Using a sturdy bench or box about six to 10 inches in height, begin by standing on the edge of the structure with the front portions of your feet over the edge (the edge of the platform will be just behind the middles of your feet, so that your toes are angled just slightly downward). Keep your knees slightly bent and your arms relaxed at your sides. Drop – don’t jump or step – from the elevated surface to the ground. To drop, simply let your feet slide off the edge of the platform. As you descend toward the ground, prepare for landing by flexing your legs lightly at your knees and hips, and cock your elbows back. As your feet hit the ground, instantaneously jump forward as far as possible, land on both feet, and maintain a relaxed, stationary position (that completes one rep). You should try for maximal intensity and effort in your jump, and also the shortest-possible ground-contact time. Start with just one set of five reps for the first few times you do this exercise, and progress to a greater number of sets and reps over time.

The ultimate progression with this exercise, of course, is to carry it out on one leg at a time (for example, you would stand on your platform with your right foot only, slide off, land on the right foot, and then explode forward, landing on your right foot and holding your position). This exercise should improve shin-muscle strength and also promote better bone density in your tibias.

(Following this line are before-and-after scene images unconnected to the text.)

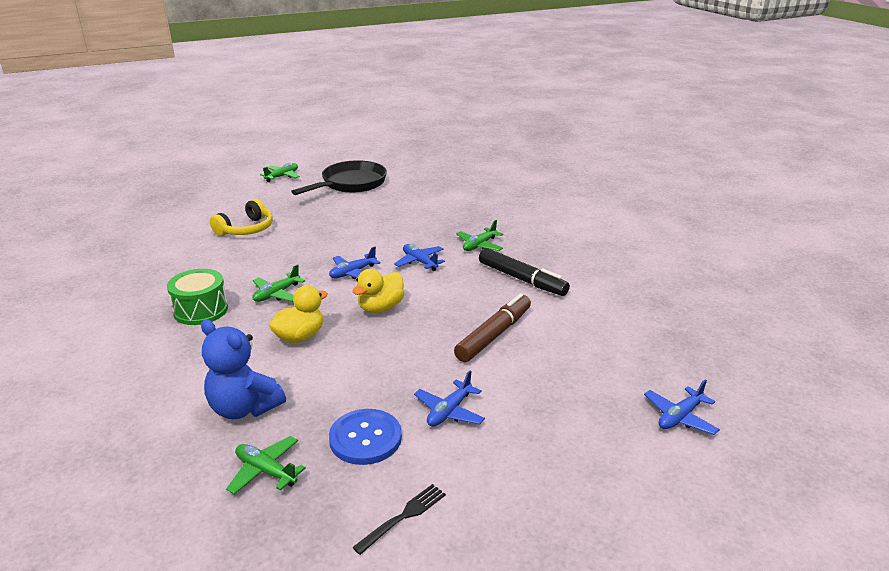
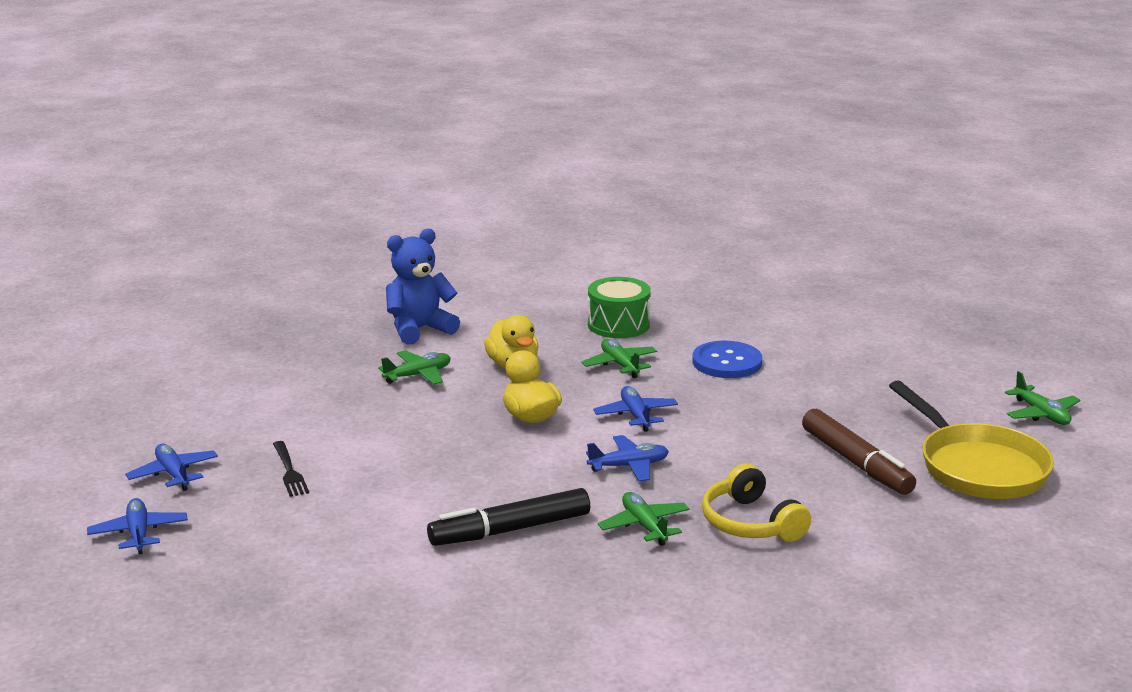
camera: 115 degrees right, 5 degrees down
(246, 229) = (826, 366): yellow headphones -> yellow headphones (750, 523)
(266, 471) = (327, 329): green plane -> green plane (418, 375)
(351, 184) = (977, 467): black pan -> yellow pan
(365, 438) = (316, 371): blue button -> blue button (727, 362)
(403, 517) = (211, 370): black fork -> black fork (289, 471)
(449, 411) = (304, 414): blue plane -> blue plane (173, 474)
(494, 335) = (401, 471): brown marker -> brown marker (856, 463)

If you would like to use these exercises to improve your shin strength and protect your tibias, don’t rattle them all off on your first day! The exercises are challenging, and each puts a certain amount of controlled stress on your tibias; doing them altogether without prior experience might be too stressful for your poor shin bones. Instead, try each of the exercises on separate days (as mentioned, they can be easily incorporated in your warm-ups), and then gradually increase the number of exercises you do on a single day. Once you feel comfortable completing the quintet during one workout, you may use the ensemble of five exertions a couple of times per week and achieve a great protective effect.